In the beginning of the game, set after the events of Chaos;Child, Mio Kunosato is contacted by detective Takeshi Shinjo, and taken to the hospital, where he shows her a Chaos Child Syndrome (CCS) patient who still exhibits the symptoms even though all other patients have been cured. Reading the patient's documents, they find a reference to the ability to change causality, as well as a report from Shuichi Wakui mentioning that the patient has been kept unconscious due to her ability, and he plans to use it to change the outcome of events in Chaos;Head. Looking up from the report, Mio sees not Shinjo in front of her, but Wakui. The patient opens her eyes and the world changes.

Back in October, Takuru and the newspaper club discuss the "Return of the New Generation Madness" incidents which took place in Chaos;Child – but which have been altered, all ending non-fatally – but they end up deciding that the events are nonsensical and decide to find another topic to cover. Eventually they decide to try making a "yes/no" questionnaire like in the Cool Cat Press magazine; Takuru takes the quiz from Cool Cat Press, and the story branches into different routes depending on the result.

==Development and release==
Love Chu Chu!! was developed by 5pb., and was planned by Chiyomaru Shikura, produced by Tatsuya Matsubara, and directed by Yusuke Matsumoto, with main character designs by Mutsumi Sasaki, and music by Takeshi Abo. The scenario was written by Masashi Takimoto, Toru Yasumoto and Tsukasa Tsuchiya, under supervision by Eiji Umehara. Risa Taneda, who voiced Mio in the original Chaos;Child, did not reprise her role for Love Chu Chu!!; it was taken over by Asami Sanada after Taneda took a hiatus from her voice acting career for medical treatment. The opening theme, "Higori Teki Katsu Teisei Funo na Omoikomi" (非合理的かつ訂正不能な思い込み), was performed by the group Junjō no Afilia, and the ending theme, "Zaishou no Lucifer" (罪証のルシファー), by the group Iketeru Hearts.

The game was first announced by Shikura in September 2016, and was presented in Famitsu in November 2016, where its platforms and release date were revealed; at this point, development was said to be 30% finished. The "yes/no" questionnaire was added as a new take on the series' "trigger system" of determining story outcomes.
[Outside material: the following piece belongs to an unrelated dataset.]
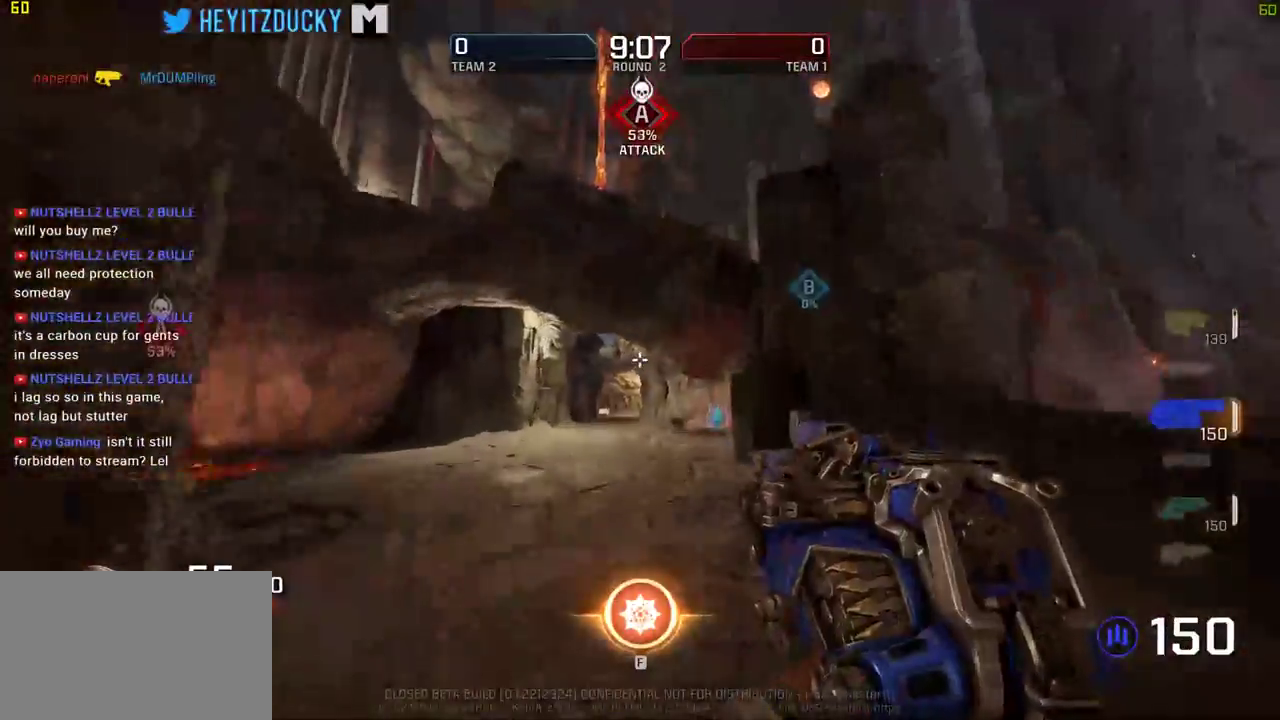
{"keys": ["w"], "mouse": [], "events": []}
Love Chu Chu!! was released for the PlayStation 4 and PlayStation Vita on March 30, 2017, in Japan, in both a standard release and a limited edition. The latter includes a pillow cover, a school calendar, an original soundtrack album, and other items; certain retailers also included a tapestry featuring a nude illustration of the character Serika Onoe. The cover art for the limited edition was based on that of the original Chaos;Childs limited edition Xbox One release, featuring the same composition, but with the characters depicted in just their underwear. In March 2018, the PlayStation 4 version was added to the PlayStation Now cloud gaming service in Japan. Digital Touch released the PlayStation 4 version in South Korea on June 21, 2018. The opening and ending themes were released as singles on April 19, 2017, and March 29, 2017, respectively.

== Reception ==
Famitsu and Gameshot were surprised by the game, considering it seemingly uncharacteristic for Chaos;Child with its markedly different atmosphere, although Famitsu still called it a "heart-pounding" love story, and Gameshot appreciated how it still felt like an authentic sequel rather than just a fan disc, taking place after the original's main story. Gameshot did find some of the game's routes lacking, particularly calling the ending dissatisfying, but thought it felt more cohesive than previous side games in the series such as Chaos;Head Love Chu Chu! and Steins;Gate: My Darling's Embrace, and recommended it to series fans who like the Chaos;Child cast. Famitsu liked the limited edition Serika tapestry, describing it as "irresistible" for fans of the character.

The PlayStation Vita version was the 18th best-selling physical game in Japan during its opening week, selling 6,240 copies; meanwhile, the PlayStation 4 version did not appear on Media Create's weekly top 20 chart. The game's opening theme charted on the Oricon Singles Chart in Japan for three weeks, peaking at 6th place, and the ending theme charted for one week at 16th place.